I put two loads of laundry in the wash and managed to get them line dried before the rain came!
I set about painting the skirting board in the main bathroom, it only took me an hour, really i should have done this awhile ago. Our main bathroom is a grey/white colour, it looks abit stark in the photo but in time when i add accessories i will put more colour into it, i just love this bathroom.
Talking of bathrooms we needed a shelving unit for our ensuite to hold towels etc etc, i managed to find one for £7.50, it needed a good scrub as it was dirty but look at it now!!
My mum will be so proud of me, i have actually learnt how to fold towels properly so they sit nicely, this is thanks to my fellow blogger Katy (thecountryblossom.com), i cannot stop folding now, flannels, tea towels, dish clothes! A closer look,
Our flannels are in the little white basket.
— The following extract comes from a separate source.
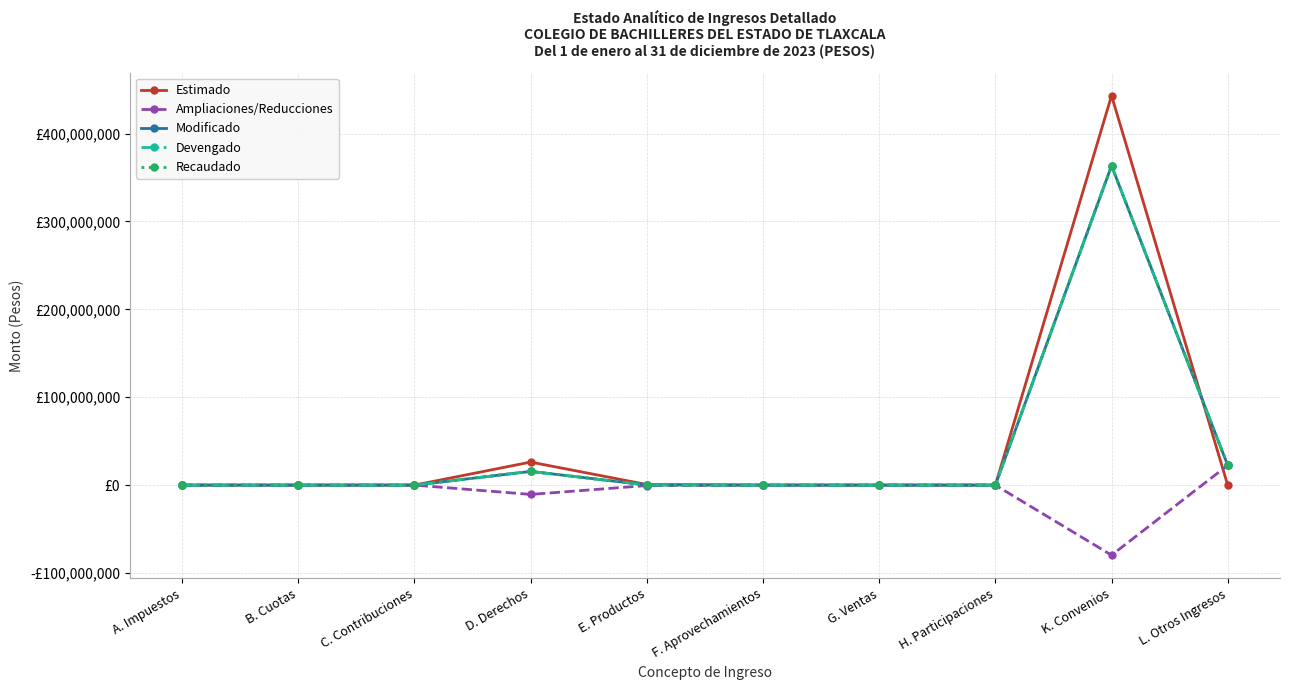

Which series has the largest total across all categories?

Estimado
Yesterday while buying storage box's i bought these brillant plastic baskets, they come in a pack of three, i am using one of them to keep cleaning products for the bathrooms,
I am thankful for another productive day, i wont lie there was a couple of times i had to talk myself to get going, i am just thankful for another day with tasks in hand and no anxiety.x
 
 
 
 
 
 

Day 4...

This morning is day 4 without taking my antidepressants, last night was the first time i slept without taking an olanzapine (this is a tablet that helps you sleep). I slept through the night, but, tonight i shall take one as i think withdrawel from these one's should be done slowly, as i want to achieve my goals. So far i have been grateful that the tasks i have set myself i have been able to achieve.
I am truly taking each day at a time, but what keeps me strong is that i know in my mind that i do not want to take these tablets, i know i am ready to let them go, there is no fear attached with this, unlike past efforts.
I am thankful that i have the support of my doctor and my family.
This morning i shall make myself a cup of real coffee (  i only allow myself 1 cup a day), wash the breakfast dishes, put some laundry in the washing machine, later i hope to  paint my skirting board in the bathroom.
I will show pictures later today, i will ask God for strength as i go through my day, my life is very simple at the moment, it really goes from hour to hour.
I miss my mum, she gives me such strength and the wisest of words,but right now my sister needs her, they are on holiday in Italy, my sister was poorly before she went, suffering with exhaustion, hopfully she will come back rested.